▶ [EXERCISE AIM] Transcribe all the lines below exactly. Omit the pictures.
___ DATASET SECTION
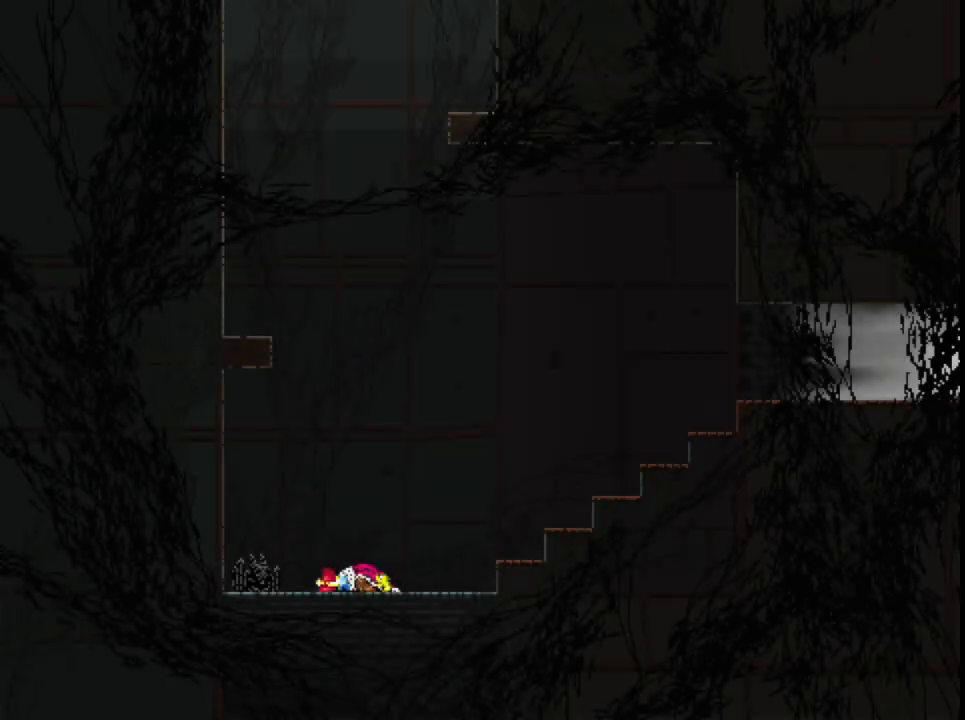
{"buttons": [], "button_events": [[350, "B", "up"], [467, "DPAD_RIGHT", "up"]]}
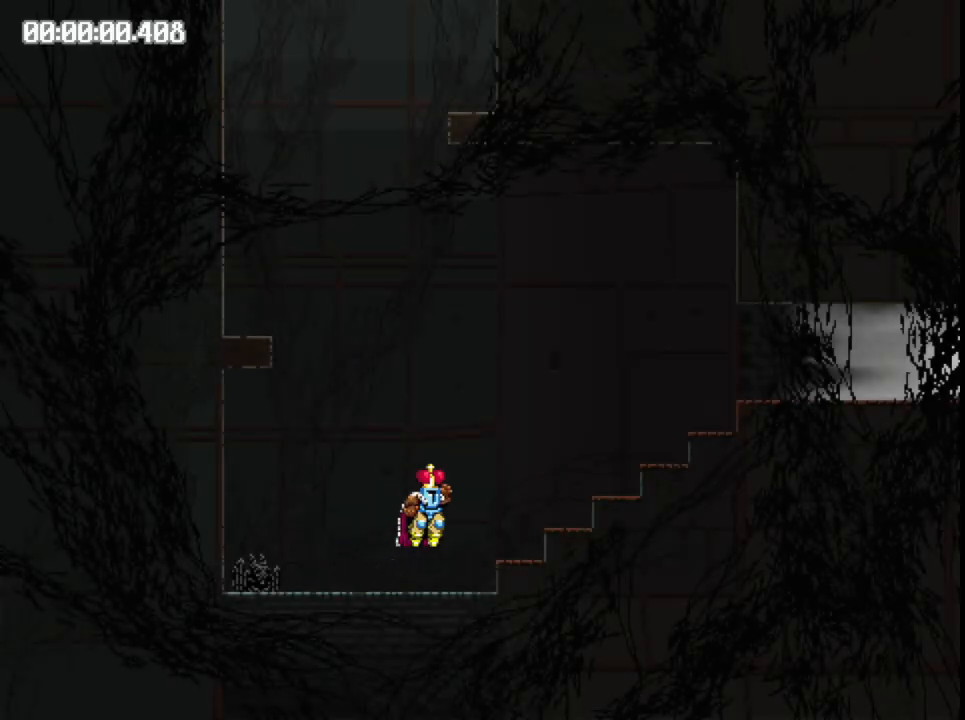
{"buttons": ["B", "DPAD_LEFT"], "button_events": [[67, "B", "down"], [200, "DPAD_LEFT", "down"]]}
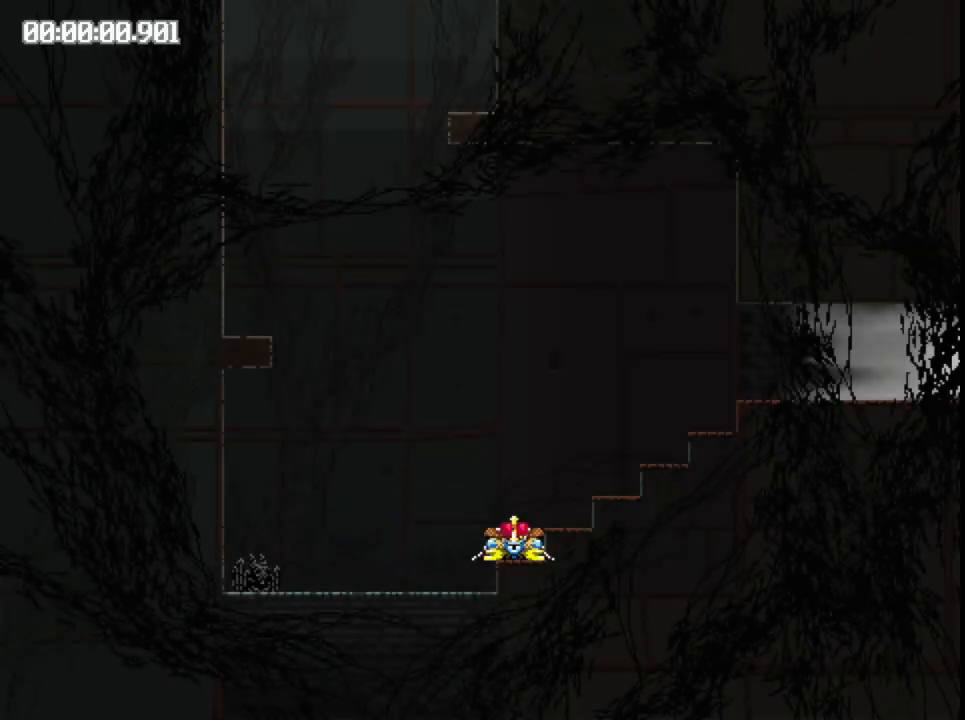
{"buttons": [], "button_events": [[267, "B", "up"], [500, "DPAD_LEFT", "up"]]}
______
▶ [EXERCISE OUTPUT]
{"buttons": [], "button_events": [[350, "B", "up"], [467, "DPAD_RIGHT", "up"]]}
{"buttons": ["B", "DPAD_LEFT"], "button_events": [[67, "B", "down"], [200, "DPAD_LEFT", "down"]]}
{"buttons": [], "button_events": [[267, "B", "up"], [500, "DPAD_LEFT", "up"]]}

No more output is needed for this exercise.